Like the mining policy of Eritrea that was introduced in the January 2017 edition of Hommes d’Afrique, the network of Eritrean water dams can serve as a model to many African countries for the following reasons. Often in Africa, immense water dams are constructed which become “white elephants” and destroy small-scale farmers and micro-water dams used for local farming and the local economy.
Secondly, it is a “Local Content”. In Africa, 99% of the time building up large and mega water dams means giving the job and the human resources to non-African enterprises. From its feasibility study to its operations and maintenance, the foreigner will be the master of the project. He will come with his know-how and will not share it with the local professionals. Things are going differently in Eritrea with the building of small and micro-water dams. The third point that makes the Eritrean system of water dams catchy is tourism. Water dams add a beautiful touristic panorama to the Eritrean landscape, which is quite special.

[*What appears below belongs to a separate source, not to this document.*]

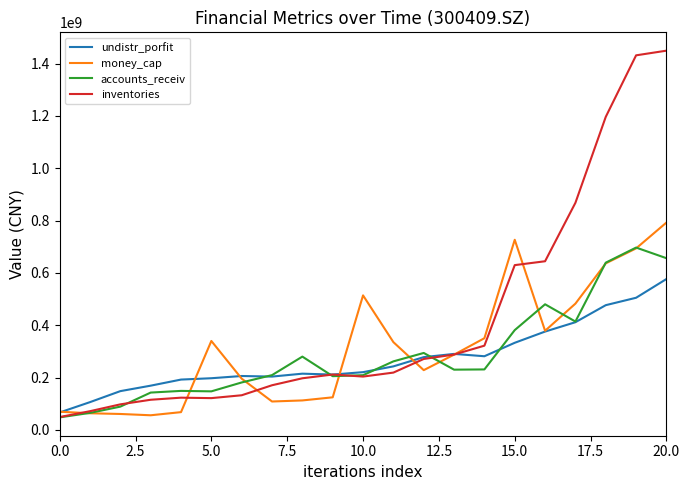

Which series has the largest total across all categories?

inventories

This diversity generates multiple experiences. An intra-African benchmarking would allow African countries to share experiences. Without a doubt, the system of water dams of Eritrea can be mentioned.
Apart from this, access to potable water has been provided to some communities in various parts of Eritrea. Water is now readily available at people’s doorsteps with no need to walk long distances to fetch water. Water catchments such as micro dams have been built in the past and are still being built, engaging communities in hard work for food and nutrition security with abundant amounts of water reserved.
Construction of dams is a comprehensive development initiative which causes the economy of a country to improve through agricultural production. It also contributes to a wise way of land and water management. Moreover, it is an opportunity for communities’ settlement and the establishment of new towns reducing the effect of urbanization on major cities. Overall, living standards of the population and communities are greatly impacted by such national development.